SAMET ÖZÜNAL (GHA) – Prof. Dr. Halil Koca, “Erzurum’da yağış miktarındaki artışı bilimsel olarak kesin bir nedene bağlamak çok güç.” dedi.
Atatürk Üniversitesi Kazım Karabekir Eğitim Fakültesi (KKEF) Coğrafya Eğitimi Anabilim Dalı Öğretim Üyesi Prof. Dr. Halil Koca, Erzurum’da son yıllarda artış görülen yağmurlarla ilgili olarak bir değerlendirme yaptı.
//KOCA’NIN DEĞERLENDİRMESİ
Erzurum’da, 2006 yılında yaşanan kuraklığın ardından yağışların miktarında artış görülmeye başlandığını anlatan Koca, “Bu durumu bilimsel olarak kesin bir nedene bağlamak mümkün değil. Yağışlardaki artışın tek bir nedeni olabileceği gibi, birden fazla sebebi de olabilir.” diye konuştu. Yağış miktarlarındaki artışta, güneşe bağlı sebepler bulunabileceği gibi, yörüngedeki değişme, presesyon hareketi ve Karbondioksit (CO2) değişimlerinin de rol oynayabileceğini anlatan Koca, bunların dışında volkanizma ve basınç merkezlerinin de, yağış miktarları ya da hava sıcaklıkları üzerinde etkili olabileceğini kaydetti. Prof. Dr. Halil Koca, “Dünyada M.S. 800 ile bin 200 yılları arasında sıcak ortaçağ ve yine M.S. bin 400 ile bin 850 yılları arasında soğuk yeniçağ yaşanmıştır. Bu dönemlere ait kesin bir bulgu bulunmadığı gibi, geçmişle bugün arasındaki değişimin bir mukayesesini yapmak da, ancak bir öngörü ya da tahminle sınırlı kalır.” ifadelerini kullandı.
//UZUN VADELİ VERİ TABANI İHTİYACI
Erzurum’la ilgili bir değerlendirme yapılırken, kısa vadeli değil de, geçmişe yönelik uzun vadeli bir veri altyapısına ihtiyaç duyulacağına dikkati çeken Koca, “Erzurum’da meteorolojik gözlemlerin yapılmasına 1935 yılından sonra başlanabilmiş. Kaldı ki o zamandan bu zamana kadar süre zarfında anormal denebilecek türden bir iklim ya da mevsim değişikliğinden bilimsel olarak söz edilemez.” şeklinde konuştu.
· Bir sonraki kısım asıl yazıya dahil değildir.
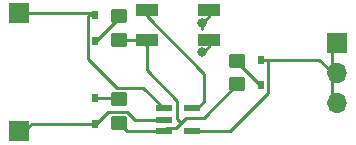
<source format=gbr>
%TF.GenerationSoftware,KiCad,Pcbnew,7.0.5*%
%TF.CreationDate,2024-02-16T16:10:36-06:00*%
%TF.ProjectId,GATE,47415445-2e6b-4696-9361-645f70636258,rev?*%
%TF.SameCoordinates,Original*%
%TF.FileFunction,Copper,L1,Top*%
%TF.FilePolarity,Positive*%
%FSLAX46Y46*%
G04 Gerber Fmt 4.6, Leading zero omitted, Abs format (unit mm)*
G04 Created by KiCad (PCBNEW 7.0.5) date 2024-02-16 16:10:36*
%MOMM*%
%LPD*%
G01*
G04 APERTURE LIST*
G04 Aperture macros list*
%AMRoundRect*
0 Rectangle with rounded corners*
0 $1 Rounding radius*
0 $2 $3 $4 $5 $6 $7 $8 $9 X,Y pos of 4 corners*
0 Add a 4 corners polygon primitive as box body*
4,1,4,$2,$3,$4,$5,$6,$7,$8,$9,$2,$3,0*
0 Add four circle primitives for the rounded corners*
1,1,$1+$1,$2,$3*
1,1,$1+$1,$4,$5*
1,1,$1+$1,$6,$7*
1,1,$1+$1,$8,$9*
0 Add four rect primitives between the rounded corners*
20,1,$1+$1,$2,$3,$4,$5,0*
20,1,$1+$1,$4,$5,$6,$7,0*
20,1,$1+$1,$6,$7,$8,$9,0*
20,1,$1+$1,$8,$9,$2,$3,0*%
G04 Aperture macros list end*
%TA.AperFunction,SMDPad,CuDef*%
%ADD10RoundRect,0.250000X-0.450000X0.350000X-0.450000X-0.350000X0.450000X-0.350000X0.450000X0.350000X0*%
%TD*%
%TA.AperFunction,SMDPad,CuDef*%
%ADD11R,0.609600X0.660400*%
%TD*%
%TA.AperFunction,SMDPad,CuDef*%
%ADD12R,1.473200X0.558800*%
%TD*%
%TA.AperFunction,ComponentPad*%
%ADD13R,1.700000X1.700000*%
%TD*%
%TA.AperFunction,ComponentPad*%
%ADD14O,1.700000X1.700000*%
%TD*%
%TA.AperFunction,SMDPad,CuDef*%
%ADD15R,1.875000X1.050000*%
%TD*%
%TA.AperFunction,ViaPad*%
%ADD16C,0.800000*%
%TD*%
%TA.AperFunction,Conductor*%
%ADD17C,0.250000*%
%TD*%
G04 APERTURE END LIST*
D10*
%TO.P,R3,1*%
%TO.N,Net-(LED3-Pad1)*%
X160000000Y-86500000D03*
%TO.P,R3,2*%
%TO.N,GND*%
X160000000Y-88500000D03*
%TD*%
D11*
%TO.P,LED1,1*%
%TO.N,Net-(LED1-Pad1)*%
X148000000Y-84829500D03*
%TO.P,LED1,2*%
%TO.N,Net-(J1-Pin_1)*%
X148000000Y-82670500D03*
%TD*%
D10*
%TO.P,R1,1*%
%TO.N,Net-(LED1-Pad1)*%
X150000000Y-82750000D03*
%TO.P,R1,2*%
%TO.N,GND*%
X150000000Y-84750000D03*
%TD*%
%TO.P,R2,1*%
%TO.N,Net-(LED2-Pad1)*%
X150000000Y-89750000D03*
%TO.P,R2,2*%
%TO.N,GND*%
X150000000Y-91750000D03*
%TD*%
D11*
%TO.P,LED2,1*%
%TO.N,Net-(LED2-Pad1)*%
X148000000Y-89670500D03*
%TO.P,LED2,2*%
%TO.N,Net-(J2-Pin_1)*%
X148000000Y-91829500D03*
%TD*%
D12*
%TO.P,U1,1,A*%
%TO.N,Net-(J1-Pin_1)*%
X153806200Y-90549999D03*
%TO.P,U1,2,B*%
%TO.N,Net-(J2-Pin_1)*%
X153806200Y-91500000D03*
%TO.P,U1,3,GND*%
%TO.N,GND*%
X153806200Y-92450001D03*
%TO.P,U1,4,Y*%
%TO.N,Net-(J3-Pin_1)*%
X156193800Y-92450001D03*
%TO.P,U1,5,VCC*%
%TO.N,VCC*%
X156193800Y-90549999D03*
%TD*%
D13*
%TO.P,J1,1,Pin_1*%
%TO.N,Net-(J1-Pin_1)*%
X141500000Y-82500000D03*
%TD*%
D11*
%TO.P,LED3,1*%
%TO.N,Net-(LED3-Pad1)*%
X162000000Y-88579500D03*
%TO.P,LED3,2*%
%TO.N,Net-(J3-Pin_1)*%
X162000000Y-86420500D03*
%TD*%
D13*
%TO.P,J2,1,Pin_1*%
%TO.N,Net-(J2-Pin_1)*%
X141500000Y-92500000D03*
%TD*%
D14*
%TO.P,J3,3,Pin_3*%
%TO.N,Net-(J3-Pin_1)*%
X168500000Y-90080000D03*
%TO.P,J3,2,Pin_2*%
X168500000Y-87540000D03*
D13*
%TO.P,J3,1,Pin_1*%
X168500000Y-85000000D03*
%TD*%
D15*
%TO.P,D1,1*%
%TO.N,VCC*%
X152337500Y-82250000D03*
%TO.P,D1,2*%
%TO.N,Net-(J5-PWR)*%
X157662500Y-82250000D03*
%TO.P,D1,3*%
%TO.N,GND*%
X152337500Y-84750000D03*
%TO.P,D1,4*%
%TO.N,Net-(J4-PWR)*%
X157662500Y-84750000D03*
%TD*%
D16*
%TO.N,Net-(J5-PWR)*%
X157000000Y-83320000D03*
%TO.N,Net-(J4-PWR)*%
X157000000Y-85800000D03*
%TD*%
D17*
%TO.N,GND*%
X155653749Y-91324052D02*
X157175948Y-91324052D01*
X150700001Y-92450001D02*
X153806200Y-92450001D01*
X155238901Y-91738901D02*
X155653749Y-91324052D01*
X154071200Y-92185001D02*
X153806200Y-92450001D01*
X154940000Y-91440000D02*
X155238901Y-91738901D01*
X150000000Y-84750000D02*
X151837500Y-84750000D01*
X150000000Y-91750000D02*
X150000000Y-91620722D01*
X154940000Y-89891499D02*
X154940000Y-91440000D01*
X152337500Y-85250000D02*
X152337500Y-87288999D01*
X152337500Y-87288999D02*
X154940000Y-89891499D01*
X150000000Y-91750000D02*
X150700001Y-92450001D01*
X151837500Y-84750000D02*
X152337500Y-85250000D01*
X160000000Y-88500000D02*
X160000000Y-88370722D01*
X157175948Y-91324052D02*
X160000000Y-88500000D01*
X154792800Y-92185001D02*
X155238901Y-91738901D01*
X154792800Y-92185001D02*
X154071200Y-92185001D01*
%TO.N,VCC*%
X157180400Y-87592900D02*
X157180400Y-90020599D01*
X156651000Y-90549999D02*
X156193800Y-90549999D01*
X157180400Y-90020599D02*
X156651000Y-90549999D01*
X152337500Y-82750000D02*
X157180400Y-87592900D01*
%TO.N,Net-(LED1-Pad1)*%
X148049778Y-84829500D02*
X150000000Y-82879278D01*
X150000000Y-82879278D02*
X150000000Y-82750000D01*
X148000000Y-84829500D02*
X148049778Y-84829500D01*
%TO.N,Net-(LED2-Pad1)*%
X149920500Y-89670500D02*
X150000000Y-89750000D01*
X148000000Y-89670500D02*
X149920500Y-89670500D01*
%TO.N,Net-(LED3-Pad1)*%
X161950222Y-88579500D02*
X162000000Y-88579500D01*
X160000000Y-86500000D02*
X160000000Y-86629278D01*
X160000000Y-86629278D02*
X161950222Y-88579500D01*
%TO.N,Net-(J1-Pin_1)*%
X148000000Y-82670500D02*
X147445200Y-82670500D01*
X147370200Y-82745500D02*
X147370200Y-86335200D01*
X147445200Y-82670500D02*
X147370200Y-82745500D01*
X147370200Y-86335200D02*
X149860000Y-88825000D01*
X147829500Y-82500000D02*
X148000000Y-82670500D01*
X142000000Y-82500000D02*
X147829500Y-82500000D01*
X153942595Y-90500001D02*
X153806200Y-90500001D01*
X149860000Y-88825000D02*
X152081201Y-88825000D01*
X152081201Y-88825000D02*
X153806200Y-90549999D01*
%TO.N,Net-(J2-Pin_1)*%
X149054000Y-90825000D02*
X148049500Y-91829500D01*
X148049500Y-91829500D02*
X148000000Y-91829500D01*
X153806200Y-91500000D02*
X151370100Y-91500000D01*
X150695100Y-90825000D02*
X149054000Y-90825000D01*
X151370100Y-91500000D02*
X150695100Y-90825000D01*
X142670500Y-91829500D02*
X142000000Y-92500000D01*
X148000000Y-91829500D02*
X142670500Y-91829500D01*
%TO.N,Net-(J3-Pin_1)*%
X156193800Y-92450001D02*
X159414499Y-92450001D01*
X162000000Y-86420500D02*
X162554800Y-86420500D01*
X166920500Y-86420500D02*
X168000000Y-87500000D01*
X162000000Y-86420500D02*
X166920500Y-86420500D01*
X162079500Y-86500000D02*
X162000000Y-86420500D01*
X162629800Y-86495500D02*
X162554800Y-86420500D01*
X168000000Y-84960000D02*
X168000000Y-87500000D01*
X168000000Y-87500000D02*
X168000000Y-90040000D01*
X162629800Y-89234700D02*
X162629800Y-86495500D01*
X159414499Y-92450001D02*
X162629800Y-89234700D01*
X161950222Y-86420500D02*
X162000000Y-86420500D01*
%TO.N,Net-(J5-PWR)*%
X157000000Y-83820000D02*
X157000000Y-83412500D01*
X157000000Y-83412500D02*
X157662500Y-82750000D01*
%TO.N,Net-(J4-PWR)*%
X157000000Y-85912500D02*
X157662500Y-85250000D01*
%TD*%
M02*

</source>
//KOCA: ŞEHRİN HER TARAFINA EŞİT MİKTARDA YAĞMUR DÜŞMEZ
Erzurum’da 10 Ağustos 2005’te günlük yağış miktarının bir metrekareye 12 litre şeklinde kayıtlara geçtiğini ve bu yağışlarda 2 çocuğun hayatını kaybettiğini hatırlatan Prof. Dr. Halil Koca, “Şimdi desek ki, o gün Erzurum’un her tarafında bir metrekare alana 12 litre yağmur düşmüş, kesinlikle yanılırız. Çünkü şehrin bir tarafına 12 litre düşmüşse, bir başka tarafına 25 litre de düşmüş olabilir. Yani şehrin dört bir yanına eşit miktarda yağmur düşecek diye bir kural ya da kaide bulunmuyor.” dedi.
//İKLİM DEĞİŞİKLİKLERİNİ İZLEMEYE YÖNELİK ÇALIŞMA PLANLARI
Dünyayı ya da güneşi laboratuar ortamına alıp da gözlem yapmanın mümkün olmadığını, dolayısıyla yağış miktarlarındaki değişkenliğin sebebinin de şu aşamada tam olarak açıklanamayacağını vurgulayan Prof. Dr. Halil Koca, bu konuda klimatoloji uzmanlarınca yürütülebilecek bir çalışmayla yine tahmine dayalı birtakım sonuçlara varılabileceğini ifade etti. Önümüzdeki eğitim öğretim sezonunda, bölümde görev yapan öğretim elemanlarına bu hususta bir çalışma yaptırmayı düşündüğünü açıklayan Koca, “Böyle bir çalışmanın yürütülebilmesi için Devlet Meteoroloji İşleri Genel Müdürlüğü ile bir kere işbirliği yapmak gerekiyor. Verilerden ve meteorolojik hareketlerden yola çıkılarak, böylece günümüze dair birtakım kanaatlere ulaşılabilir. Erzurum’a özellikle son 2 haftadır etkili biçimde yağan yağmur, güneşe bağlı sebeplerden de yağıyor olabilir, yörüngedeki değişimler yüzünden de… Bunu net bir dille ifade etmek mümkün değil.” şeklinde konuştu.